October was long over when the New York Times ran an op-ed about mammography screening and over-diagnosis. The op-ed makes a compelling case for ending
population-based mammography screening for breast cancer, based on the on the numbers of women who will be treated unnecessarily as a result.
This happens because screening mammograms: that is, mammograms given when there is no evidence of a breast lump or any other problem in the breast find cancers that, untreated, will never be life-threatening. In the medical field, this is referred to as over- diagnosis. Women experience it as unnecessary treatment.
Neither the op-ed nor I is talking about the need for diagnostic mammograms, mammograms given when a woman has a lump or another breast condition that needs to be figured out.
I wrote briefly on this topic a year ago in blog called Is October Over Yet? at. In that post, I talk about Komen’s responsibility for push mammography screening, and their refusal to educate people on the risks of screening.
The New York Times op-ed prompted the usually number of outraged letters from members of what I call “A Mammogram Saved My Life” chorus. No one who has undergone surgery, and possibly radiation and drug treatment or chemotherapy wants to believe they didn’t need treatment.
As I explained in the film Pink Ribbons, Inc.at the time of a breast cancer diagnosis, women fall into one of the three categories:
— They have a kind of cancer that, left untreated, will never be life threatening. If they are treated, the treatments will very likely make them feel bad. Cancer won’t.

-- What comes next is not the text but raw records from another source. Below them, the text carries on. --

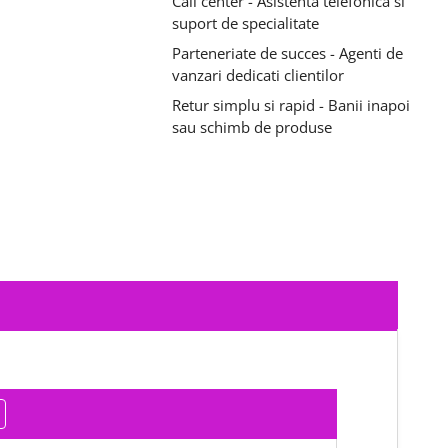
Call center - Asistenta telefonica si
suport de specialitate
Parteneriate de succes - Agenti de
vanzari dedicati clientilor
Retur simplu si rapid - Banii inapoi
sau schimb de produse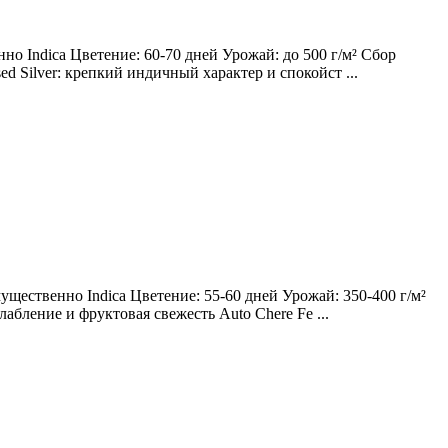
о Indica Цветение: 60-70 дней Урожай: до 500 г/м² Сбор
ed Silver: крепкий индичный характер и спокойст ...
щественно Indica Цветение: 55-60 дней Урожай: 350-400 г/м²
лабление и фруктовая свежесть Auto Chere Fe ...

— They have a kind of cancer that can be effectively treated with currently available treatments. If they get treatment in a timely manner, the treatment may make them feel bad for a while, but it will keep them from dying of breast cancer.
— They have a kind of cancer that is so aggressive, no matter how small the tumor is, that no currently available treatment can stop it. They will be made very sick by the treatments, seriously affecting the quality of their remaining lives.
Of course, everyone diagnosed who is treated wants to believe that they are in the second group. If their cancer comes back after treatment, they will learn that they were in the third group. But people in the first group will never learn that they are in that group: they will continue to believe that are in the second group.
Folks, these realities are about biology, not mammography. Mammograms have always had their problems: they are radiation based, they miss things that might be life threatening and find things that aren’t. We have been promised a better technology for more than 20 years, and we’re not close. What we need are diagnostic tools that can tell us whether a cancer needs treatment. And we need to reduce the amount of over-treatment while not jeopardizing the availability of treatment for cancers that can and should be treated.
We should stop doing population-based mammography screening and focus on screening those at highest risk of breast cancer.
What we know now is that mammograms alone never save a life. If a life is saved, it’s saved by treatment, no matter how the cancer is found. The chorus notwithstanding and Komen are damned.